# 2016, 2017 IT Job Market in Melbourne & Sydney



## login2jack (Apr 11, 2016)

Could you please someone share your experience on getting a IT job? how to apply and your experience? Does certificate give value add ?


----------



## Steiger (Sep 26, 2015)

login2jack said:


> Could you please someone share your experience on getting a IT job? how to apply and your experience? Does certificate give value add ?


I have 2 years of experience as software engineer (data scientist). I have already secured the job overseas (in my country). I did interviews with Skype.


----------



## login2jack (Apr 11, 2016)

Steiger said:


> I have 2 years of experience as software engineer (data scientist). I have already secured the job overseas (in my country). I did interviews with Skype.

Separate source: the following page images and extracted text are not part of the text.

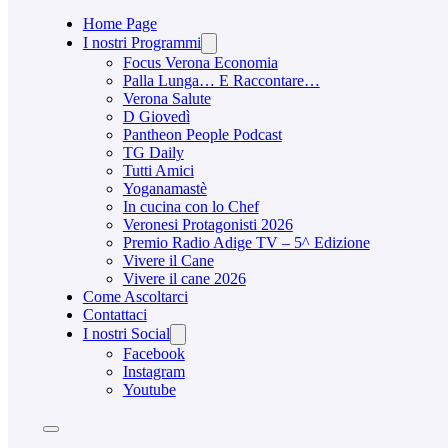
Home Page
I nostri Programmi
Focus Verona Economia
Palla Lunga… E Raccontare…
Verona Salute
D Giovedì
Pantheon People Podcast
TG Daily
Tutti Amici
Yoganamastè
In cucina con lo Chef
Veronesi Protagonisti 2026
Premio Radio Adige TV – 5^ Edizione
Vivere il Cane
Vivere il cane 2026
Come Ascoltarci
Contattaci
I nostri Social
Facebook
Instagram
Youtube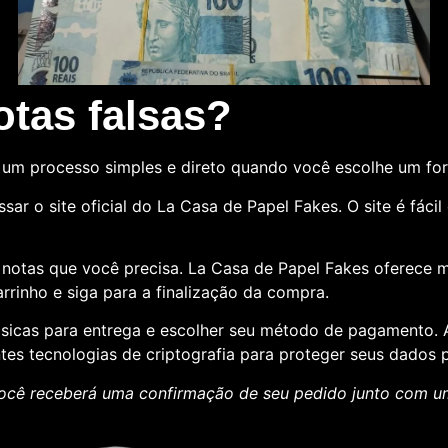
tas falsas?
um processo simples e direto quando você escolhe um fo
sar o site oficial do La Casa de Papel Fakes. O site é fác
e notas que você precisa. La Casa de Papel Fakes oferece 
rrinho e siga para a finalização da compra.
básicas para entrega e escolher seu método de pagamento
ntes tecnologias de criptografia para proteger seus dados p
ocê receberá uma confirmação de seu pedido junto com 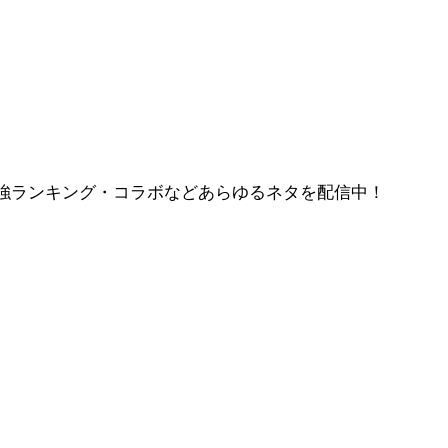
強ランキング・コラボなどあらゆるネタを配信中！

Thanks for your reply.how you have applied?


----------



## andreyx108b (Mar 15, 2015)

ICT BA. Got a job while offshore, skype interviews. 

Market is quite steady ... i feel like it.


----------



## Steiger (Sep 26, 2015)

Careers -> Job Posting -> Apply -> Get an offer!


----------



## funnybond4u (Sep 10, 2013)

Congrats Andrey & Steiger!


----------



## Gop (Mar 9, 2017)

Wanted to know how the job market is for software engineers in Sydney/Melbourne. And how do get interview calls while at offshore? Is the a job site?


----------



## anib (Sep 29, 2016)

Gop said:


> Wanted to know how the job market is for software engineers in Sydney/Melbourne. And how do get interview calls while at offshore? Is the a job site?


you can try with seek and indeed


----------